Friday, July 19, 2013

Spider-Man: Blue - The Review

Spider-Man: Blue by Jeph Loeb

I want to start by saying, I love Jeph Loeb. He might find that a little creepy, but it's true. I've read many of his books, watched TV shows that he helped produce, and in general have consumed anything and everything creative that he's done since before I knew he existed. For goodness sake the guy wrote Teen Wolf! No, not that show on MTV, but the original one starring Michael J. Fox. I seriously must have watched that movie a thousand times as a kid and never had a clue. He's been a part of my life since I can remember and I want to offer him the sincerest of thank you's. It has been a pleasure thus far Mr. Loeb. I love you, you're work, and can only advise you to keep on doin' what you're doin'.

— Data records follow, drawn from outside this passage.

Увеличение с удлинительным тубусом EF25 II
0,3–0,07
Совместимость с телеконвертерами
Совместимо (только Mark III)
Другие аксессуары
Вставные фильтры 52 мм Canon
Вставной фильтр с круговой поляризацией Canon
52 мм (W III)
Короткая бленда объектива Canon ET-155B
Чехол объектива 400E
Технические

Now that I've finished worshiping the ground this author walks on, let's get on to the story. It's fantastic. In fact, I don't have a negative thing to say about it. The only negative thing I have to say is  the story itself is a bit negative. But that's a positive. Wait a minute...let me start over. This story is a bit sad, but that's a good thing. It deals with a part of Peter Parker's life that is particularly grim, and a part of his life that many casual Spider-Man fans might not even be aware of. It's about Gwen Stacy.

For those of you who don't know who Gwen Stacy is, just know that she is a long lost girlfriend of Peter Parker's. Why is she long lost you say? Well in short, it's because she's dead. I suppose that's a harsh way to put it, but it's not so much her death that's important, but rather the circumstances surrounding her demise. For anyone curious, I'd recommend reading "The Death of the Stacys". It was written in 1973 and is largely recognized as the end of the 'silver age' in comics. Easily ahead of its time, and very dark in tone. Spider-Man: Blue takes the essence of that story and brings a depth to it that would be hard to obtain otherwise. Jeph Loeb knows his history and it shows. By condensing the early events of Peter Parker's life, we get an inside look at just how important Gwen Stacy was in Spider-Man history, and comic book history in general.

Did I mention the artwork? It is almost as beautiful as the story itself. Always precise and never distracting, the pictures portray exactly what you need to see and have a uniqueness all their own. Parts of this book are colorized for the story and take on a particular shade of, you guessed it, blue! It's kind of a double meaning I suppose. Whether that's intentional, I can't be sure, but it's fitting none the less. If i had to pick a color to represent depression, I'd probably choose blue as well, so I can't fault them on the title. This is a sad story, but a good one. It's rich with detail, and one of the best representations of the franchise I've seen. A must read for any Spider-Man fan, and a solid pick for the casual reader too.